Crystal Palace manager Roy Hodgson said Thursday he feels vindicated by the two-match ban handed to Everton striker Oumar Niasse for diving and hopes that it deters others. The Senegalese striker became the first Premier League player to be punished under new Football Association rules that allow retrospective action for diving.
The controversial penalty won by Niasse in Saturday’s 2-2 draw with Palace led to a charge and Everton’s appeal against it was rejected.

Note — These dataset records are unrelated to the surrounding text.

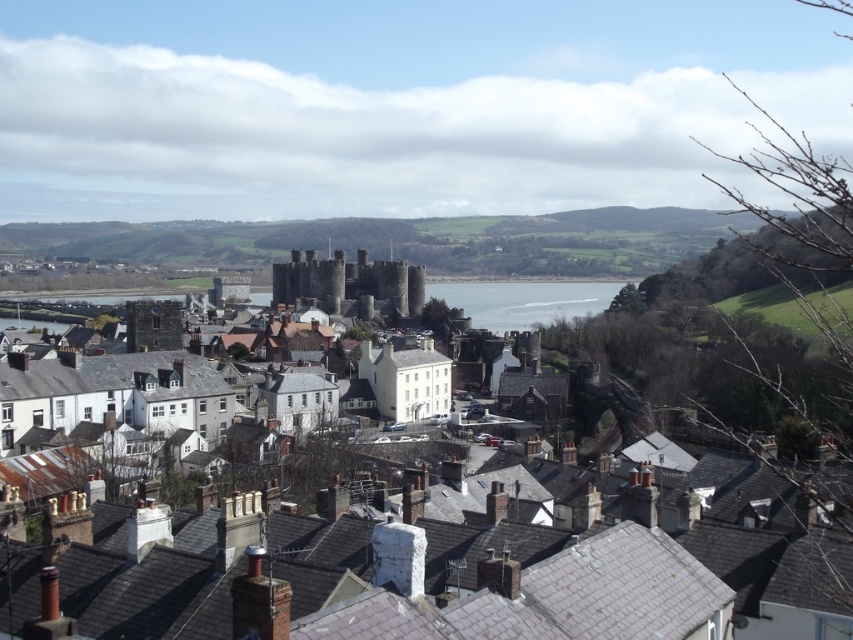
Question: Does stone castle at center appear over dark gray stone castle at center?

Choices:
 (A) no
 (B) yes

Answer: (A)

Question: Estimate the real-world distances between objects in this image. Which object is farther from the clear blue water at center?

Choices:
 (A) dark gray stone castle at center
 (B) stone castle at center

Answer: (B)

Question: Considering the relative positions of dark gray stone castle at center and clear blue water at center in the image provided, where is dark gray stone castle at center located with respect to clear blue water at center?

Choices:
 (A) above
 (B) below

Answer: (A)

Question: Which is nearer to the clear blue water at center?

Choices:
 (A) dark gray stone castle at center
 (B) stone castle at center

Answer: (A)

Question: Which of the following is the closest to the observer?

Choices:
 (A) (424, 284)
 (B) (587, 616)

Answer: (B)

Question: Does stone castle at center have a larger size compared to dark gray stone castle at center?

Choices:
 (A) no
 (B) yes

Answer: (A)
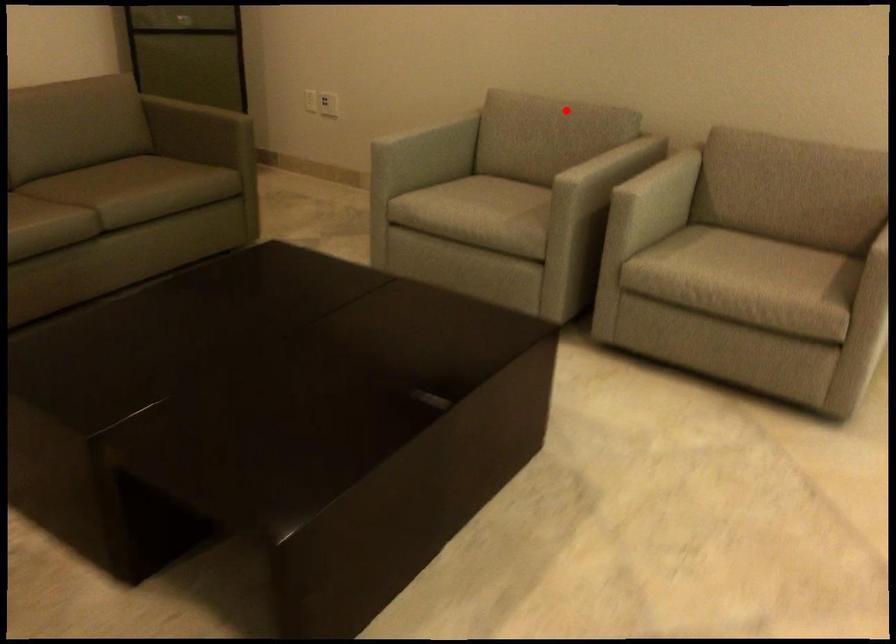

Niasse scored Everton’s second equalizer to rub salt into Palace’s wounds. “We thought it wasn’t a penalty because he had dived and I suppose I’m grateful to have been shown that my judgement isn’t as bad as all that when it comes to these matters,” said Hodgson, whose side are rock bottom of the Premier League.
“I respect the decision (the FA) have made but it doesn’t help us a great deal because it would have been nicer if the penalty hadn’t been given.” Hodgson, whose side host fellow stragglers Stoke City on Saturday, hopes Niasse’s punishment will act as a deterrent to other players.
“All of these things make players think about diving,” he said. “When you have matches where it’s discussed afterwards and experts on the TV state their case, of course it has an effect but you have to be very careful with diving.
“There are situations where the dive is less pronounced than others. There are ones where players lose their balance and it isn’t a penalty. You have to be very careful, it’s very nuanced.”